The last meal Jesus shared with His disciples before the crucifixion. The high point of the Bible and central event of the ages is the passion (betrayal, crucifixion, death, burial, resurrection, and ascension) of Jesus Christ. All that goes before it in the Bible anticipates His coming. All that comes after presents the full meaning of the person and work of Christ. The Last Supper is reported in the four Gospels (Matt 26:20-35; Mark 14:12-31; Luke 22:14-38; and John 13:1-17:26), but the oldest and most detailed description is in 1 Cor. 11:17-34, probably written before the Gospels were published. Even early is Isa 52:13-53:12, which reads like eyewitness testimony. These two passages are used more than the Gospels to explain the significance of the passion.
As His last week unfolded, Jesus established a new celebration. The new communal meal forms the heart of Christians worship and will be celebrated until the second coming of Christ, when the symbolism will give way to the full reality the supper anticipates. The breaking and sharing of bread and the drinking of the cup were invested with new meaning, demonstrating continuity of the old and new covenants. The body and blood of Christ were given as a sacrifice to secure eternal salvation for all who trust Him as Lord and Savior. That night Jesus also demonstrated the principle of servant leadership. Judas Iscariot, one of the Twelve, though publicly honored that night, betrayed Christ into the hands of those who crucified Him.

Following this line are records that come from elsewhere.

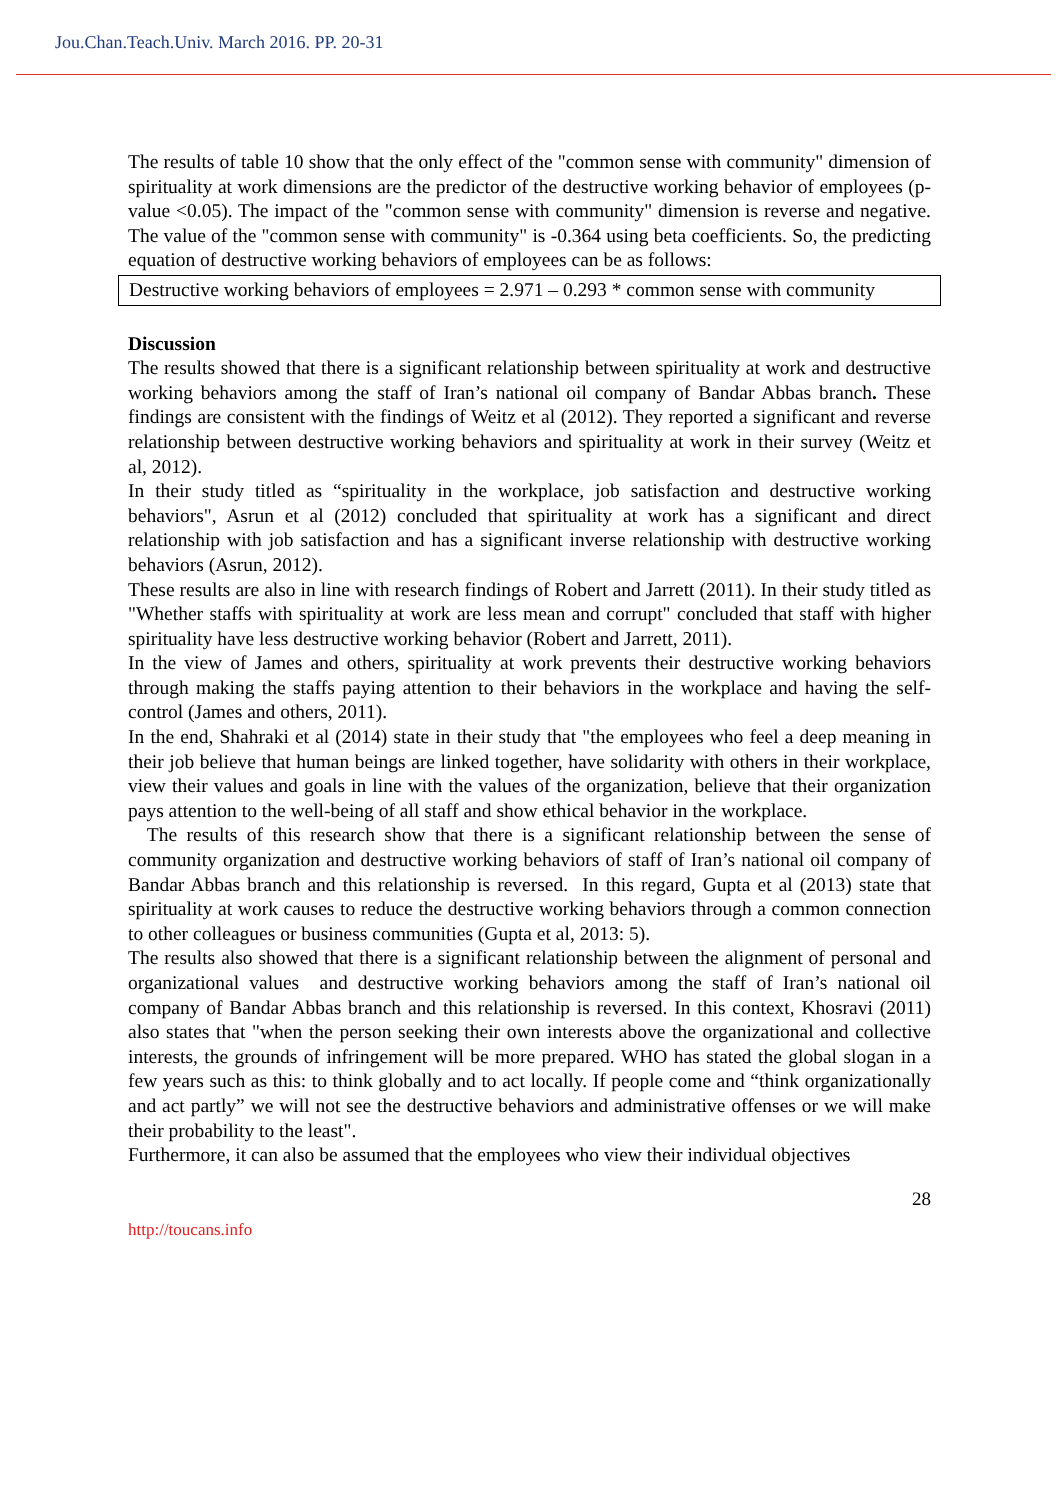Jou.Chan.Teach.Univ. March 2016. PP. 20-31
The results of table 10 show that the only effect of the "common sense with community" dimension of spirituality at work dimensions are the predictor of the destructive working behavior of employees (p-value <0.05). The impact of the "common sense with community" dimension is reverse and negative. The value of the "common sense with community" is -0.364 using beta coefficients. So, the predicting equation of destructive working behaviors of employees can be as follows:
Destructive working behaviors of employees = 2.971 – 0.293 * common sense with community
Discussion
The results showed that there is a significant relationship between spirituality at work and destructive working behaviors among the staff of Iran’s national oil company of Bandar Abbas branch. These findings are consistent with the findings of Weitz et al (2012). They reported a significant and reverse relationship between destructive working behaviors and spirituality at work in their survey (Weitz et al, 2012).
In their study titled as “spirituality in the workplace, job satisfaction and destructive working behaviors", Asrun et al (2012) concluded that spirituality at work has a significant and direct relationship with job satisfaction and has a significant inverse relationship with destructive working behaviors (Asrun, 2012).
These results are also in line with research findings of Robert and Jarrett (2011). In their study titled as "Whether staffs with spirituality at work are less mean and corrupt" concluded that staff with higher spirituality have less destructive working behavior (Robert and Jarrett, 2011).
In the view of James and others, spirituality at work prevents their destructive working behaviors through making the staffs paying attention to their behaviors in the workplace and having the self-control (James and others, 2011).
In the end, Shahraki et al (2014) state in their study that "the employees who feel a deep meaning in their job believe that human beings are linked together, have solidarity with others in their workplace, view their values and goals in line with the values of the organization, believe that their organization pays attention to the well-being of all staff and show ethical behavior in the workplace.
The results of this research show that there is a significant relationship between the sense of community organization and destructive working behaviors of staff of Iran’s national oil company of Bandar Abbas branch and this relationship is reversed. In this regard, Gupta et al (2013) state that spirituality at work causes to reduce the destructive working behaviors through a common connection to other colleagues or business communities (Gupta et al, 2013: 5).
The results also showed that there is a significant relationship between the alignment of personal and organizational values and destructive working behaviors among the staff of Iran’s national oil company of Bandar Abbas branch and this relationship is reversed. In this context, Khosravi (2011) also states that "when the person seeking their own interests above the organizational and collective interests, the grounds of infringement will be more prepared. WHO has stated the global slogan in a few years such as this: to think globally and to act locally. If people come and “think organizationally and act partly” we will not see the destructive behaviors and administrative offenses or we will make their probability to the least".
Furthermore, it can also be assumed that the employees who view their individual objectives
28
http://toucans.info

Commentators love to explore apparent contradiction in timing and details of the Last Supper in relationship to the observance of Passover. The Synoptics relate it directly to the Passover meal, and John (If taking about the same event) places it on the day before. The assumption of conflict may not be correct. Often in his Gospel John related events not recorded in the other Gospels. Just as his narratives are different in other aspects, John may be describing another intimate meal with the disciples earlier in the final week of Jesus’s life.